This study addressed the hypothesis that the increased [18F]-FLT accumulation in gliomas might reflect changes in ENT1 expression [10, 11]. However, whereas analysis of [18F]-FLT kinetics with PET revealed a correlation between the phosphorylation rate constant k 3 and ENT1 expression, there was no correlation between the influx rate constant K 1 and ENT1 expression. These results suggest that the influx rate constant K 1 might reflect not only [18F]-FLT accumulation in tumor cells but leakage to extracellular space across the BBB, and the effect of [18F]-FLT uptake via nucleoside transporters on the transport rate constant K 1 might be very small compared with the effect of influx through the disrupted BBB. It might suggest the reason why k 3 relates to ENT1 expression. These results suggest that FLT accumulation might reflect inflammation and postoperative changes.

Ullrich et al. [23] reported that kinetic analysis models with [18F]-FLT PET enable discrimination of increased [18F]-FLT uptake due to increased transport through the BBB. The long half-life of [18F allows for kinetic analysis, providing differentiation between metabolized and nonmetabolized [18F]-FLT in tissue. Kinetic analysis of [18F]-FLT PET imaging was performed to estimate the extent to which [18F-FLT uptake was due to influx and transport effects across the BBB versus tracer retention related to phosphorylation and tumor growth. Previous studies reported that kinetic analysis of [18F]-FLT PET could clarify whether transport or metabolic trapping largely contributes to the increased accumulation of FLT in tumors [24]. The mathematical aspects of the [18F]-FLT model and the boundary conditions were adopted in our implementation of the previous [18F]-FLT kinetic model [17, 25].

[18F]-FLT and angiogenesis in gliomas

In lung cancer, Yang et al. [16] reported a correlation between [18F]-FLT imaging of cell proliferation and tumor angiogenesis, as reflected by MVD. There are no reports about [18F]-FLT PET and MVD in gliomas. We evaluated whether [18F]-FLT PET kinetics reflected MVD (CD34 score) in gliomas. However, there was no correlation between any of the kinetic parameters and CD34 score. It is possible that CD34 might not be suitable as an MVD marker, as CD34 staining is seen in both mature and immature vessels [16]. Other markers should be examined in the future.

*Task set*.
[A] Copy everything in the passage on [18F]-FLT PET in gliomas from "In lung cancer, Yang" down to "in the future.".
[B] List every distinct reference number cited in square brackets in the passage on [18F]-FLT PET in gliomas, in order of first appearance.

*Data*.
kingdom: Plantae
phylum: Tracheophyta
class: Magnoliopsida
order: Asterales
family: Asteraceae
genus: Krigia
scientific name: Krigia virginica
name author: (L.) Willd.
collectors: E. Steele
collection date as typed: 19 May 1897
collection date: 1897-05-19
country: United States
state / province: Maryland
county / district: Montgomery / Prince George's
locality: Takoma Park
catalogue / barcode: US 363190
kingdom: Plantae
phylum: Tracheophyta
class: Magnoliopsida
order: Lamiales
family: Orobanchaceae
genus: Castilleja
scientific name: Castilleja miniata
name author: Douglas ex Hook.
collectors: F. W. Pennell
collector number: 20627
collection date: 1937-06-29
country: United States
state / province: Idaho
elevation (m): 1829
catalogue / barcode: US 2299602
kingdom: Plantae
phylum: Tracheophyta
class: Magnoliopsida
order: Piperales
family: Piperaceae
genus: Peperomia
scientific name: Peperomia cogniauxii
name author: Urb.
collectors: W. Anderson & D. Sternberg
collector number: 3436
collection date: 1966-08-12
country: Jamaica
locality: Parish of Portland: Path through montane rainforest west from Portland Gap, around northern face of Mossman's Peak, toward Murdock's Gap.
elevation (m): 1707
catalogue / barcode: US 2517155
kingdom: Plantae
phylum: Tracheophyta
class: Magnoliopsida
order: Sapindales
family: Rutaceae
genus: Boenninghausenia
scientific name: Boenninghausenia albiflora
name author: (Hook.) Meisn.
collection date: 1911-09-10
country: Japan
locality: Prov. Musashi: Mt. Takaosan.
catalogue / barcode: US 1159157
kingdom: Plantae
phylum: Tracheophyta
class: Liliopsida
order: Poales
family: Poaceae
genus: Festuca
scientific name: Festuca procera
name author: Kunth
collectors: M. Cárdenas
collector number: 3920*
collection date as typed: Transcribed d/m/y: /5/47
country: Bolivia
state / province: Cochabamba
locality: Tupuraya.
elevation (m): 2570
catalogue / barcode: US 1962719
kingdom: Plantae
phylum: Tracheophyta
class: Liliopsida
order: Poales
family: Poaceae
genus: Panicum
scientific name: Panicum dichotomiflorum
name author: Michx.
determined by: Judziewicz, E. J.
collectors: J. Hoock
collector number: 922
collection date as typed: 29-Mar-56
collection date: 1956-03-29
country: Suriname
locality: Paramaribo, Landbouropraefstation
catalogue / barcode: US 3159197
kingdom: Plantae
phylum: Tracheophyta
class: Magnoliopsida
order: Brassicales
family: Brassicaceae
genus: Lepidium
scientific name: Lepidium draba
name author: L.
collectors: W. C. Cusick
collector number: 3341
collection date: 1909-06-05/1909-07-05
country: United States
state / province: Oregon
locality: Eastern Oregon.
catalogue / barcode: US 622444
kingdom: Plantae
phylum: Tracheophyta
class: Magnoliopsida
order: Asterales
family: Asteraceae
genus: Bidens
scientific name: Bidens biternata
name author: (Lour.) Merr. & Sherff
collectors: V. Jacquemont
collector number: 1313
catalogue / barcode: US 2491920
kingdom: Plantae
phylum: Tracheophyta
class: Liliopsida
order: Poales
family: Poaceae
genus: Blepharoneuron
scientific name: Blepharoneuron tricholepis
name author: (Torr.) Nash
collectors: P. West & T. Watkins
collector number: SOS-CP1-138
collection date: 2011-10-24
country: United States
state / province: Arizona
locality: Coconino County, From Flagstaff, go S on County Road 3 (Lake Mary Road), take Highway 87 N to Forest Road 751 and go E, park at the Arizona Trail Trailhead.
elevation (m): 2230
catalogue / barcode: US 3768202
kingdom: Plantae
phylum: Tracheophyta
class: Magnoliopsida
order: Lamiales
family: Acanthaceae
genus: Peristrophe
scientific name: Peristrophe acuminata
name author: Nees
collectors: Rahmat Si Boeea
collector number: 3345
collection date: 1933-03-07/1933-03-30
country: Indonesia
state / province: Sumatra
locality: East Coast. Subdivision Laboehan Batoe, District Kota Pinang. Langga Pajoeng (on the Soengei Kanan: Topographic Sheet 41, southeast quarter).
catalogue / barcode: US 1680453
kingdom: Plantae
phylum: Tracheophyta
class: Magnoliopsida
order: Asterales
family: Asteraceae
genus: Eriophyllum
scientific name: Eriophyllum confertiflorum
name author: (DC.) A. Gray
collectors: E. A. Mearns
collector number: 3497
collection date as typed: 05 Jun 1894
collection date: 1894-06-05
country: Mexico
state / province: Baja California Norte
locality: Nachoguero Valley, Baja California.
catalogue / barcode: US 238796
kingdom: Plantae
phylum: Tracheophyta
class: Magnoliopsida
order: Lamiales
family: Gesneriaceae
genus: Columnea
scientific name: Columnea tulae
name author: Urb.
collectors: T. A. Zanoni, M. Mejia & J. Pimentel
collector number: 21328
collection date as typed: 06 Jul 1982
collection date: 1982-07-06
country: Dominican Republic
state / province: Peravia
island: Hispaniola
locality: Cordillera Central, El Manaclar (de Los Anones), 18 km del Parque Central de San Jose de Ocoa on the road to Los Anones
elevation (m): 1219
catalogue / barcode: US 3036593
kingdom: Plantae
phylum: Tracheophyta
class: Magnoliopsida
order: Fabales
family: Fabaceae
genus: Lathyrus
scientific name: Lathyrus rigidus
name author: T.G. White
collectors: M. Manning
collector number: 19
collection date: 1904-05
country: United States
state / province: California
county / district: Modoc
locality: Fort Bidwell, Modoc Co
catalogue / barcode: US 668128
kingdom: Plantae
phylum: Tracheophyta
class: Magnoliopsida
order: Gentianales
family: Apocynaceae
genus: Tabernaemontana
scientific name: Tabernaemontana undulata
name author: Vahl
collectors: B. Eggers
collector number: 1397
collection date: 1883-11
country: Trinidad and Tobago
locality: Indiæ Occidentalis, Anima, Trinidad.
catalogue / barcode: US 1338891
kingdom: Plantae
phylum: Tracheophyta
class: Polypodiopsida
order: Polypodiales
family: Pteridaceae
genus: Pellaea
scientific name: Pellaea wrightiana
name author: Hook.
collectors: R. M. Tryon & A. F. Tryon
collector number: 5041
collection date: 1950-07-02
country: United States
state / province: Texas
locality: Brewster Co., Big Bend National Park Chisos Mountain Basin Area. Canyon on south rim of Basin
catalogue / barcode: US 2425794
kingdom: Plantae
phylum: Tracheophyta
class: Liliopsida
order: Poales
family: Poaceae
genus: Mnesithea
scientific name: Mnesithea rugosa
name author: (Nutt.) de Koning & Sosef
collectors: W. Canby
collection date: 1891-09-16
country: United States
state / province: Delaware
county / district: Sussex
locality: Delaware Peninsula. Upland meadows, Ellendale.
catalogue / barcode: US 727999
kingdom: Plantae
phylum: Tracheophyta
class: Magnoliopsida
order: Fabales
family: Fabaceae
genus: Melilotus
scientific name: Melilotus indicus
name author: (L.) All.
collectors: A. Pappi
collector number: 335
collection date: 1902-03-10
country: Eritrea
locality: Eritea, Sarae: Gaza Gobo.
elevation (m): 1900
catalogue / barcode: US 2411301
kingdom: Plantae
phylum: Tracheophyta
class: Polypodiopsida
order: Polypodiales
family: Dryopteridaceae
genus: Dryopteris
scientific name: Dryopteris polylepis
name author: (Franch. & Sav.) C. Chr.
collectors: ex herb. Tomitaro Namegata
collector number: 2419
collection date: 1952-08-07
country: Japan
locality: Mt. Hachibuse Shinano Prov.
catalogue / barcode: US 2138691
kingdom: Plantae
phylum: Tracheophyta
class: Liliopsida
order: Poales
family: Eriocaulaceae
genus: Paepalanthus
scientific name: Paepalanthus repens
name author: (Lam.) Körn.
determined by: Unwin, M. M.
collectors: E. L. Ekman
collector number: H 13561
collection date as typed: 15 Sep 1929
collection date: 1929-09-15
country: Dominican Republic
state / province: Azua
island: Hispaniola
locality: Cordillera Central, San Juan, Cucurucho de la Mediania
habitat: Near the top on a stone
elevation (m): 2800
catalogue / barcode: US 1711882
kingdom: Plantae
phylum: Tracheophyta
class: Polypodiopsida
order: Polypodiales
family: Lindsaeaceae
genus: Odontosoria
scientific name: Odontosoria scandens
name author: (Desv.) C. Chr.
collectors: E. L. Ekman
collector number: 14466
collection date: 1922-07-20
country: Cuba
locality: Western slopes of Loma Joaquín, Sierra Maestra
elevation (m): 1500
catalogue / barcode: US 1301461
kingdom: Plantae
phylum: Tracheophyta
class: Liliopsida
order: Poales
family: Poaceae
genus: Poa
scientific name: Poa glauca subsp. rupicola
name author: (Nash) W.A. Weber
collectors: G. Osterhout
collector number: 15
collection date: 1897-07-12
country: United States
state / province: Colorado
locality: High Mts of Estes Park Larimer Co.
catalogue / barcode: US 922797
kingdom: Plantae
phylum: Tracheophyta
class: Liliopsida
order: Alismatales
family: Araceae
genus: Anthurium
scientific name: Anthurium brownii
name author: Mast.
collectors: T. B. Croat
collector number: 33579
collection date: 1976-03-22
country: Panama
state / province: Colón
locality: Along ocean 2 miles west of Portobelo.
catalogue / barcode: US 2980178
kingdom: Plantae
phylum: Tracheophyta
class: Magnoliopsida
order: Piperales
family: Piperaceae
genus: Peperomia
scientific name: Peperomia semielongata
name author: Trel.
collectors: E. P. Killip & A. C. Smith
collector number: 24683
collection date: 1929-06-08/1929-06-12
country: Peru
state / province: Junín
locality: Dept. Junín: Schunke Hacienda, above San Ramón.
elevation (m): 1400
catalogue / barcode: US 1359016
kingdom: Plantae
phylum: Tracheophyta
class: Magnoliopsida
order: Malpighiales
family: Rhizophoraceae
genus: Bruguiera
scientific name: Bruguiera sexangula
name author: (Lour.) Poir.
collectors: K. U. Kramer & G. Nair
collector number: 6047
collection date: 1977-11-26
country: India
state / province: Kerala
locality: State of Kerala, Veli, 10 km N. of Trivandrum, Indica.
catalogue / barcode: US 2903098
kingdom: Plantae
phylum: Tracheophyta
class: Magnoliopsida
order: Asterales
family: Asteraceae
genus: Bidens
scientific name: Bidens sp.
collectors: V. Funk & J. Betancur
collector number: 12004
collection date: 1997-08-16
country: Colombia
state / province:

*Task results*.
[A]
In lung cancer, Yang et al. [16] reported a correlation between [18F]-FLT imaging of cell proliferation and tumor angiogenesis, as reflected by MVD. There are no reports about [18F]-FLT PET and MVD in gliomas. We evaluated whether [18F]-FLT PET kinetics reflected MVD (CD34 score) in gliomas. However, there was no correlation between any of the kinetic parameters and CD34 score. It is possible that CD34 might not be suitable as an MVD marker, as CD34 staining is seen in both mature and immature vessels [16]. Other markers should be examined in the future.

[B] 10, 11, 23, 24, 17, 25, 16